Benue Pensioners decry losing wives to okada riders, ENigeria Newspaper reports.
Pensioners in Benue state marched peacefully under the banner of Aggrieved Pensioners to protest 34 and 74 months of pension and gratuity arrears owed to them at the state and local government levels, respectively.
The aggrieved pensioners who took off from Ken Ville Park, High Level area of Makurdi, went round the city center chanting solidarity songs, photographs obtained by ENigeria Newspaper suggests.
Why Benue Pensioners decry losing wives to okada riders
The Benue pensioners decry losing wives to okada riders. “All We Are Saying, Mr Governor, Give Us Our Pension And Gratuity,” “Mr Governor, Defender of Benue Valley, Please Defend Us Pensioners Too Or We Will Die Finish,” and “Mr Governor, Pay Us Our Pension And Gratuities.” We, too, require financial assistance to eat,” among other things.
Mr. Akosu Ugba, the group’s chairman, led members around town, telling journalists that they are having a peaceful protest to demand pay and to let the rest of the world know what they are going through.
“We’ve assembled to inform the rest of the world about what’s going on with us. We want the world to know that we are hungry and have been treated badly.”
“What is happening to us is inhumanity to humanity,” Ugba said, describing their nonpayment as horrible. At the state and municipal government levels, we have not been paid for 34 and 74 months, respectively.
“We can no longer afford to send our children to school because we cannot afford their school fees.” Because we are no longer economically active, we have lost our wives to okada people. There is nothing we can do.

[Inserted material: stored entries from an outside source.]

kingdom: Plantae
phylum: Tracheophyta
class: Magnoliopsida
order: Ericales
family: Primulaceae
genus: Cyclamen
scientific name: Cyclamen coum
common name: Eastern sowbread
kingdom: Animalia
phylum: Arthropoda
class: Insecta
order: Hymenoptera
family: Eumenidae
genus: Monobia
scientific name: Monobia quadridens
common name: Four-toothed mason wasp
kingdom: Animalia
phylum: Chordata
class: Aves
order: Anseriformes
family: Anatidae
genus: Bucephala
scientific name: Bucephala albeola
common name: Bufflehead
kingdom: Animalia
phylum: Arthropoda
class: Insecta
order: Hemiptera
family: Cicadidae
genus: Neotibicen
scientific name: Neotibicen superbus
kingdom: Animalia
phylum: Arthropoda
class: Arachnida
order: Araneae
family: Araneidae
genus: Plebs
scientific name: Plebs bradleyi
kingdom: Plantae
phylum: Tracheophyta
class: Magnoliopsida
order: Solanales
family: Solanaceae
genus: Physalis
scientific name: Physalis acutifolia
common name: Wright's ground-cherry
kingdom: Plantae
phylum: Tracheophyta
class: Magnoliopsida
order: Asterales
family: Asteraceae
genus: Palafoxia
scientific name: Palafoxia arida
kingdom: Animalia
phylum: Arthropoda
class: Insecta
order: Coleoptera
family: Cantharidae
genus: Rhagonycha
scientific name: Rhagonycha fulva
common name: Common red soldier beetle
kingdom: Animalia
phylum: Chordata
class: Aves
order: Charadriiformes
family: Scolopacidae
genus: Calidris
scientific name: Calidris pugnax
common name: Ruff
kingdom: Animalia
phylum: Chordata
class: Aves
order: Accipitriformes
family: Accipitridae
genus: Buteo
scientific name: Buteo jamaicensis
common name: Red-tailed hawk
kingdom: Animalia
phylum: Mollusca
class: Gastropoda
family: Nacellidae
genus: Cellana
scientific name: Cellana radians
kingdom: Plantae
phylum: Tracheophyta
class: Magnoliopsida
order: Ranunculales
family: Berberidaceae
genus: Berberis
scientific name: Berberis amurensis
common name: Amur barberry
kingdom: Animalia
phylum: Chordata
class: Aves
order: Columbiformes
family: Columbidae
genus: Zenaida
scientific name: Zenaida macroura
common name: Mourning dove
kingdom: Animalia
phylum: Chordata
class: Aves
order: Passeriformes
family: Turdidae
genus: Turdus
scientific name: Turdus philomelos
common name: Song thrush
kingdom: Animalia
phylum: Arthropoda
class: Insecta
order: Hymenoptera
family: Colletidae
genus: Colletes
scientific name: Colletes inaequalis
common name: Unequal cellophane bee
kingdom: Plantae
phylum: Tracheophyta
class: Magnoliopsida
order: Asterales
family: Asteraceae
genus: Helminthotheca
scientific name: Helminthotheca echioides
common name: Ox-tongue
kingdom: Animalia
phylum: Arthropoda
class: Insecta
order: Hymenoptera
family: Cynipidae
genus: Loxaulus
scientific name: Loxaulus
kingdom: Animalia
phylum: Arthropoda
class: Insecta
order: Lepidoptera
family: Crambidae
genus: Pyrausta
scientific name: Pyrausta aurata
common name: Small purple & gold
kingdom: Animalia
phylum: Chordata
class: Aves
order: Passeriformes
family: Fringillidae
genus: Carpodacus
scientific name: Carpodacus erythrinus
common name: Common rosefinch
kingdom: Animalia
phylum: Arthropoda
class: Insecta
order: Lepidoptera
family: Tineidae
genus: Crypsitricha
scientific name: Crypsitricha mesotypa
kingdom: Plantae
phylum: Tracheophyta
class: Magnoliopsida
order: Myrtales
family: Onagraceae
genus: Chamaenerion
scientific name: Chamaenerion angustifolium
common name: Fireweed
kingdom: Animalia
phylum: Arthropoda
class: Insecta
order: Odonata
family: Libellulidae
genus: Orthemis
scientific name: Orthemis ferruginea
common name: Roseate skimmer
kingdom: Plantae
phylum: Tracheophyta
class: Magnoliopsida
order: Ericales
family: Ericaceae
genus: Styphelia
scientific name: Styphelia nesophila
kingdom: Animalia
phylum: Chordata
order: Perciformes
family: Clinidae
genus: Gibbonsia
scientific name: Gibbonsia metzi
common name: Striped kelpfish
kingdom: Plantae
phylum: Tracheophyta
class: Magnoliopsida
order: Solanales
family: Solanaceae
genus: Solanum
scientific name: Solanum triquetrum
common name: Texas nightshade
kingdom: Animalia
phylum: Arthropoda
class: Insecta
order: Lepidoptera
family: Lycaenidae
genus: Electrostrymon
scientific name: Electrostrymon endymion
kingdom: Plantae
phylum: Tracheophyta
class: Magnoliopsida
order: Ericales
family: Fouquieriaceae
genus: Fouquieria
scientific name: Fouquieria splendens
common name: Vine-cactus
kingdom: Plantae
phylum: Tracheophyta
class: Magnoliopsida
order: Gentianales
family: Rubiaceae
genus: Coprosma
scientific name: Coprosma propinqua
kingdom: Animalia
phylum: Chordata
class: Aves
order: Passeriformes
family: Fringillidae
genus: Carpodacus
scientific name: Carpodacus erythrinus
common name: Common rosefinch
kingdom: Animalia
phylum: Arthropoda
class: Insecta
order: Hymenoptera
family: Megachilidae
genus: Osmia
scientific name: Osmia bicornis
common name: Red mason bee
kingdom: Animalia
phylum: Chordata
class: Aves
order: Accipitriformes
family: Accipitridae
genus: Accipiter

Some of our people are dying because they are on particular drugs or diets that they can no longer afford.”
According to the Chairman, Benue pensioners are dying quietly as a result of inhumane treatment and the resulting psychological stress, with over 500 members having died so far.
“When we protested previously, we went to the government house, but the speaker, Titus Uba, told us that the bailout money granted by the federal government did not pay pensions.” We stayed for seven days and seven nights until being chased away by goons.”
As a result, he demanded that the state government pay their 34-month and 74-month arrears at the state and local government levels, respectively, saying:
“Now that the Paris Club return has been issued concurrently with the government allotment, they should pay us six months out of the 32 and 74 months outstanding to alleviate our pain and stabilize us, and then pay us two months in a row until the arrears are settled.” This is what we want.”
When pensioners protested in 2019, state Governor Samuel Ortom urged with them to be patient with his administration, saying that it will find a way to pay off their debts.
He has, however, adopted the PENCOM Law, allowing the government to pay the state’s pension arrears.